Jean Cocteau directed this adaptation of his play that sets the myth of the mystical Greek poet in post-war France.
Famous poet Orpheus (Jean Marais) talks with his editor (Henri Crémieux) at the Poet’s Café, and they watch a brawl break out. Death (Maria Casares) takes Orpheus in a Rolls Royce as a witness with the poet Jacques Cégeste (Edouard Dermithe), who has a bleeding lip. Two men on motorcycles join them and carry Jacques into a house. Death says that Orpheus is asleep, and she plays the radio. She brings Jacques back to life and says that she is Death and that he must serve her.
Orpheus wakes up in the country and finds the car. Eurydice (Marie Déa) is worried about her missing husband Orpheus, and the police commissaire (Pierre Bertin) asks where he is. Eurydice and Aglaonice (Juliette Gréco) say he is asleep. Then Orpheus comes home and sees a reporter. The chauffeur Heurtebise (François Périer) tells Eurydice that Orpheus slept all night in the car. She says that Heurtebise can stay over the garage. Heurtebise says he committed suicide with gas.
In the car Orpheus listens to the radio, hoping to hear beautiful phrases. He quarrels with Eurydice. Heurtebise answers the phone and tells Orpheus that the commissaire wants to see him. Orpheus drives his own car with Heurtebise. In a deserted city he sees Death walking and tries to follow her, asking people if they saw her. Poets tells the commissaire to suspect Orpheus.
Eurydice tells Heurtebise that she is going to see Aglaonice, and she has an accident on a bicycle. Heurtebise carries her into Death’s house. Death gives orders to Jacques. He transmits phrases on radio, and Orpheus hears them in the car. Heurtebise tells Orpheus that Eurydice is dying. Death tells Eurydice to get up and that she must serve her. Heurtebise tells Orpheus that Eurydice is dead. Orpheus asks how. Heurtebise says that Orpheus knows death and that mirrors are her doors. Orpheus wants to find Eurydice and Death. Heurtebise gives him gloves to pass through mirrors. Orpheus puts them on and does so.
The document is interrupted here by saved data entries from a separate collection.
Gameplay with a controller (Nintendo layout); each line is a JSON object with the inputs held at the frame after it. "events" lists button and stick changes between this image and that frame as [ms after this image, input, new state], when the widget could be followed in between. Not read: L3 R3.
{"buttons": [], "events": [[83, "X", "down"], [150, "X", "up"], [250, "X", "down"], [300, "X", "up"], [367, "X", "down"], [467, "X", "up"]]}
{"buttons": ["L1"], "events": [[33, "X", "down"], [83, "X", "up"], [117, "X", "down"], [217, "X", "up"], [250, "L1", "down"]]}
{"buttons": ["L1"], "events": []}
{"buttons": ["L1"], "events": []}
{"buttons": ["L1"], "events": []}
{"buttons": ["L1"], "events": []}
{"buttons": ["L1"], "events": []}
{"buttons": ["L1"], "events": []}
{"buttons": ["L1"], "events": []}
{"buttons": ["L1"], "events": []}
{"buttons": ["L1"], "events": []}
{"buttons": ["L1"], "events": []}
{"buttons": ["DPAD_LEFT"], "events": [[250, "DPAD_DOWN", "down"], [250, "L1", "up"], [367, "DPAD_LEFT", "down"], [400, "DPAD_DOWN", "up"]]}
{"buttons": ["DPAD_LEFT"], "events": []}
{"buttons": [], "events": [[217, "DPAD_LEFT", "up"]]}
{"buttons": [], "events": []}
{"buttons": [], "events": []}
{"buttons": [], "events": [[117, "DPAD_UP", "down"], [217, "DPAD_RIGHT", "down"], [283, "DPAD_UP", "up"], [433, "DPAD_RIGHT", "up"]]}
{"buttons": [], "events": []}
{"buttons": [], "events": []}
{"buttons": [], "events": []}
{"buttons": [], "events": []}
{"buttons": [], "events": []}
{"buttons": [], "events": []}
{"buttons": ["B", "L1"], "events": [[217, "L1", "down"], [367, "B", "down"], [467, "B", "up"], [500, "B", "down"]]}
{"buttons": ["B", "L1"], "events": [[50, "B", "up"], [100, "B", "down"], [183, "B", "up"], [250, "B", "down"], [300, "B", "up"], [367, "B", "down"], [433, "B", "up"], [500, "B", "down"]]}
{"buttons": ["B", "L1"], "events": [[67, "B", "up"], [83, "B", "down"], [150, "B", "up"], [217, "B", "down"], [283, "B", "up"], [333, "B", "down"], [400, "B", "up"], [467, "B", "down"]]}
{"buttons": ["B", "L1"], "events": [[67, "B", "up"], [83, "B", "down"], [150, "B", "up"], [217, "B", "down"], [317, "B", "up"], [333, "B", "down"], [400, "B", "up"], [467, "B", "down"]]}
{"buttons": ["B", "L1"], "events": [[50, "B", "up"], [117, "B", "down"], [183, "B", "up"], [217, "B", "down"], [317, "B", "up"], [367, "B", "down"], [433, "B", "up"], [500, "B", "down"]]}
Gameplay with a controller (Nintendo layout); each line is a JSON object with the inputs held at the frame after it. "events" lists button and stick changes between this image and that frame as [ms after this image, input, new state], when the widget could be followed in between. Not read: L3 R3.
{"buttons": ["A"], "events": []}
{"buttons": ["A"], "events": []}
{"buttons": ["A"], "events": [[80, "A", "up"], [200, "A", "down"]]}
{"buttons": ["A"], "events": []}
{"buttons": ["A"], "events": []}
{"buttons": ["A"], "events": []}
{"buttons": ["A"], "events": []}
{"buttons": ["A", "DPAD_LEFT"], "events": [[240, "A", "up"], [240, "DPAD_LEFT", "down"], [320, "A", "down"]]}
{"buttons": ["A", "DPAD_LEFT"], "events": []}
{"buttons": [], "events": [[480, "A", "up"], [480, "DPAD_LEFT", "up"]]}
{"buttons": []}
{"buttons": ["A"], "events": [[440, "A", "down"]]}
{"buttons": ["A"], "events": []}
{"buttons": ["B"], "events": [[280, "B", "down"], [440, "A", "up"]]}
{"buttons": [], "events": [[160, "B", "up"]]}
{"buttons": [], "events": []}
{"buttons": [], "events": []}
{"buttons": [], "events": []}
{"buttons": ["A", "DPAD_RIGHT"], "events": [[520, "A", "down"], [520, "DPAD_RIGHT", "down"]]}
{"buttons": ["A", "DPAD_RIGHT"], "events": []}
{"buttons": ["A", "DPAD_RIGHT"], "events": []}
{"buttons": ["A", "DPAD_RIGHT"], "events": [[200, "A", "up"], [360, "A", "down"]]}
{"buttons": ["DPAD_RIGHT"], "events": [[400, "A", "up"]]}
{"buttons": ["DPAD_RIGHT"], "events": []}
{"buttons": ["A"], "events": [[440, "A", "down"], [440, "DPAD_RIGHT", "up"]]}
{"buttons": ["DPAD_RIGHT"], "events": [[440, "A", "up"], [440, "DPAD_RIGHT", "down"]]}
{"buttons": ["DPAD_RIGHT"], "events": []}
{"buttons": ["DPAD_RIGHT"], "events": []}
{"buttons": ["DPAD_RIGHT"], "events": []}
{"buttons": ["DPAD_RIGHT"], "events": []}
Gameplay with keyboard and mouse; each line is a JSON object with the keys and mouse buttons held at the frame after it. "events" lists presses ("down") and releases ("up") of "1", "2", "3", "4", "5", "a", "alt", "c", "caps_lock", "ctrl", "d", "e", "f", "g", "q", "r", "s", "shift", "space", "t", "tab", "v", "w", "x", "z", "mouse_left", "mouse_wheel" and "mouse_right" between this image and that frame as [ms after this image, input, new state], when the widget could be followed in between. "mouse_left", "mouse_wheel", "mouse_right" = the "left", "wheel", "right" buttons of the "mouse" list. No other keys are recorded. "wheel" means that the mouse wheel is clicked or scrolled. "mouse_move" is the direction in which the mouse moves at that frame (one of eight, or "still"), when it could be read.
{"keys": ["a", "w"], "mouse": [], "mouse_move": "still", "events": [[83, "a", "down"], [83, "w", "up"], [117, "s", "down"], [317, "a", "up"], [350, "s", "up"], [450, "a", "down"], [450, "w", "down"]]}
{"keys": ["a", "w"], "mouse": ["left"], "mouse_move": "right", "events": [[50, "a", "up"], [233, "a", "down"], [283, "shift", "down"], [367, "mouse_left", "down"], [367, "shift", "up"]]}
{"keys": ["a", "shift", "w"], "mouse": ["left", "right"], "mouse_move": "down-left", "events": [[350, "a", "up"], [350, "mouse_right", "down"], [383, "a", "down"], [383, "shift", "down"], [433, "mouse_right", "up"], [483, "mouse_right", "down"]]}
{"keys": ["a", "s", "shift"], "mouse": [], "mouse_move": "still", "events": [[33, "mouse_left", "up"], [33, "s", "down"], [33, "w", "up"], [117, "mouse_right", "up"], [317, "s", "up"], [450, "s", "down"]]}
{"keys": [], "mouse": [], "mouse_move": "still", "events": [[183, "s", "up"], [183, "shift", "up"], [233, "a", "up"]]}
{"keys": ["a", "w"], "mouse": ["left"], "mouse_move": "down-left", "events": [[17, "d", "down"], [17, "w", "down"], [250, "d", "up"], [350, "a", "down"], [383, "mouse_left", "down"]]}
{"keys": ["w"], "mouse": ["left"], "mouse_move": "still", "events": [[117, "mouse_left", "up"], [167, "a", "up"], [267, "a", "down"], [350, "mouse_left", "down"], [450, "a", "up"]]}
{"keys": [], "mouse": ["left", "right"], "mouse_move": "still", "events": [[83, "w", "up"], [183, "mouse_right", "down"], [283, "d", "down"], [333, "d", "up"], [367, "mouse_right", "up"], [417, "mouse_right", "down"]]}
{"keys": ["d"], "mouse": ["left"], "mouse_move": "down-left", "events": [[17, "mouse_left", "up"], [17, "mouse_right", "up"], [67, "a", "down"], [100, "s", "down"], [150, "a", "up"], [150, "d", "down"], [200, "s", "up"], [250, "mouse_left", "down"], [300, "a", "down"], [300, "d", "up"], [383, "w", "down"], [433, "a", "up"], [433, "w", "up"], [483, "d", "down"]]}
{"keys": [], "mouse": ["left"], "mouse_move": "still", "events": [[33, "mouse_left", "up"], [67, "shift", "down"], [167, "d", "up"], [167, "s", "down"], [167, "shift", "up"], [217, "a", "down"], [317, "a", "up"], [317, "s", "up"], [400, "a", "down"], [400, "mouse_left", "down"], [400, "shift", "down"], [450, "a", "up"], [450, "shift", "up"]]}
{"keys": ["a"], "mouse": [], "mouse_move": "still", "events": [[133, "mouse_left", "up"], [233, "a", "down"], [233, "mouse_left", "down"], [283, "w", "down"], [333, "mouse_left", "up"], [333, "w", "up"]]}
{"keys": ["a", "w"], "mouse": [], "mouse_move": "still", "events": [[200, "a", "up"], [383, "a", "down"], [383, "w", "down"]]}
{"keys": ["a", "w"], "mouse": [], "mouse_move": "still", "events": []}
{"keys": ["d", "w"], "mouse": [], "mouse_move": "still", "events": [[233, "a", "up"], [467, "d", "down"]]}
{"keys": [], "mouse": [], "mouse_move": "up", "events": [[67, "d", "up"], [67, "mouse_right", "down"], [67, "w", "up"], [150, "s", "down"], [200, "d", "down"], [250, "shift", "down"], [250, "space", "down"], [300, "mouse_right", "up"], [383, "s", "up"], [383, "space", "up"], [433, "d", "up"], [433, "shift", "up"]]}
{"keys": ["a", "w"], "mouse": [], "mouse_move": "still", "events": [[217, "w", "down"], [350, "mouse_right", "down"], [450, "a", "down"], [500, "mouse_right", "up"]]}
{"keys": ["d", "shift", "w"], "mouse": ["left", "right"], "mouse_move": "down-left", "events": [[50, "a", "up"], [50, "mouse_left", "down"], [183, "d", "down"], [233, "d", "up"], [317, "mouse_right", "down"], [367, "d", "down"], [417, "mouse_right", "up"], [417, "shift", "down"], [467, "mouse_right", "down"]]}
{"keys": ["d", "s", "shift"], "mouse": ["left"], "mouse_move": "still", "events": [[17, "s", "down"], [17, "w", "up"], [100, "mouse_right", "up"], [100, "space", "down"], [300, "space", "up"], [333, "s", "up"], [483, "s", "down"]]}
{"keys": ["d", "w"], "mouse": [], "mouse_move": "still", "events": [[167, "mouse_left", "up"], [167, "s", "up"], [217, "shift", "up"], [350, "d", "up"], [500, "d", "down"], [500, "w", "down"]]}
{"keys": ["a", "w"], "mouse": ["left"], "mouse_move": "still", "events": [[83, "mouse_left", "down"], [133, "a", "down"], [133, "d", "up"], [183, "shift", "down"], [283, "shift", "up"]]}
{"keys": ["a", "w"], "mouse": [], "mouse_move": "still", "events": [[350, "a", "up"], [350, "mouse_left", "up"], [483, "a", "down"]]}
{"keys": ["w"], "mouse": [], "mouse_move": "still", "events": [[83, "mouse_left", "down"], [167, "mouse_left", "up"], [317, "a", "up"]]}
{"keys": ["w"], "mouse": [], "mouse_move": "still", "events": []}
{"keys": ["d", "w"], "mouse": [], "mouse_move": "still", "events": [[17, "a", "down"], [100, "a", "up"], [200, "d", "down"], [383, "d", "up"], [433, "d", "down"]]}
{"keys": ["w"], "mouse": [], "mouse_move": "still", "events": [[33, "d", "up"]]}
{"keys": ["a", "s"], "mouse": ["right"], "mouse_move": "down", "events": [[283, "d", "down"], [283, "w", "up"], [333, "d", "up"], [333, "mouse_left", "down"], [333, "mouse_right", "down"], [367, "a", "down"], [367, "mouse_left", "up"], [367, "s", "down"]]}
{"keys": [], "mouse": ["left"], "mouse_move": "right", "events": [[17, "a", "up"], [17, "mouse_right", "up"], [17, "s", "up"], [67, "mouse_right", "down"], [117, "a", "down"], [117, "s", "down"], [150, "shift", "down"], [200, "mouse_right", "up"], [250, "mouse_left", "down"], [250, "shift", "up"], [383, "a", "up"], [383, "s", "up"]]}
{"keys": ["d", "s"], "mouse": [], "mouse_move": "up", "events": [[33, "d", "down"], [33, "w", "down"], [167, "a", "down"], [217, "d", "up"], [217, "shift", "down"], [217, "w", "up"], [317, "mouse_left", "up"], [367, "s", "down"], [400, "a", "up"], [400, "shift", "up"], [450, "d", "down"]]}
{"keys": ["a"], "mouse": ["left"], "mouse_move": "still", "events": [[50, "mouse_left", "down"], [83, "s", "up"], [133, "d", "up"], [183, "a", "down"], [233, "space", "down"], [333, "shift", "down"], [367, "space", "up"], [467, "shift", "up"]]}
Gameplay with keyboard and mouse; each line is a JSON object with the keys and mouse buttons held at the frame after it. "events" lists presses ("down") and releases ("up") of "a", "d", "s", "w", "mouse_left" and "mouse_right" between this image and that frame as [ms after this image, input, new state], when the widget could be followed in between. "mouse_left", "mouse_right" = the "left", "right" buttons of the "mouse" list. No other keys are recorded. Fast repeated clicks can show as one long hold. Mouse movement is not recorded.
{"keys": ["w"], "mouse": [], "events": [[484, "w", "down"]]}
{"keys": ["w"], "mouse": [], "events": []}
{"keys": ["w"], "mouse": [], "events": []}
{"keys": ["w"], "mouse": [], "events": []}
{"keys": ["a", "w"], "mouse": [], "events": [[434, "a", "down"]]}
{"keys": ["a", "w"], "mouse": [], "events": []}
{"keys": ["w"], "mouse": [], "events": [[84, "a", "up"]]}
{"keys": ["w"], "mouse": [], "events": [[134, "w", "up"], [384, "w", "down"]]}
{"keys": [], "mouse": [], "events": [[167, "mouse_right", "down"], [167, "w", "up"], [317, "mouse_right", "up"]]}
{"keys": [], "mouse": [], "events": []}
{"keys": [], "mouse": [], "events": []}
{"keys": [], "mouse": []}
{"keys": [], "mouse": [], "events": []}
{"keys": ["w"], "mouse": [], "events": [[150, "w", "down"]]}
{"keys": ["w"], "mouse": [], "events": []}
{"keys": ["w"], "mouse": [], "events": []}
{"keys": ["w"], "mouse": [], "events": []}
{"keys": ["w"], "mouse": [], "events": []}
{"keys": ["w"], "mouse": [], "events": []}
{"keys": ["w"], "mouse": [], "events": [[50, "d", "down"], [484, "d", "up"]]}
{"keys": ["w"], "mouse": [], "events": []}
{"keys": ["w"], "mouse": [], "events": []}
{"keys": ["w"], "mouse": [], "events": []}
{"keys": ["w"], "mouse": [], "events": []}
Orpheus follows Heurtebise in a dream world. Men question Jacques and then Death. Orpheus and Heurtebise come in. Death says the men are judges. She admits she took his wife and signs a paper. Judges question Eurydice, and Heurtebise confesses that he loves her. Orpheus and Death kiss. The judges release Eurydice, but Orpheus must never look at her. Heurtebise goes along to help keep Orpheus from seeing Eurydice.
Orpheus feels frustrated. Eurydice wakes him to end it, but the lights go out. In the car Orpheus sees Eurydice in the mirror, and she is gone. Heurtebise gives Orpheus a revolver to scare away young people demanding Jacques. They demand the gun, and Orpheus is shot. Police arrest them. Heurtebise takes Orpheus back to Death. Orpheus embraces her and says he will obey. Death makes Heurtebise cause Orpheus to back up. Death tells Orpheus to work.
In his room Orpheus takes off the gloves. Eurydice wakes and talks with Orpheus about his work. Jacques tells Death that it is done. In the final scene Death and Heurtebise depart with the two motorcyclists.
This fantasy reflects the modern era by using his guide’s love affair to account for Orpheus’ inability to see his wife. The parable conveys the idea that poetic inspiration comes from souls who have passed from life. A suicide victim is required to perform tasks on earth.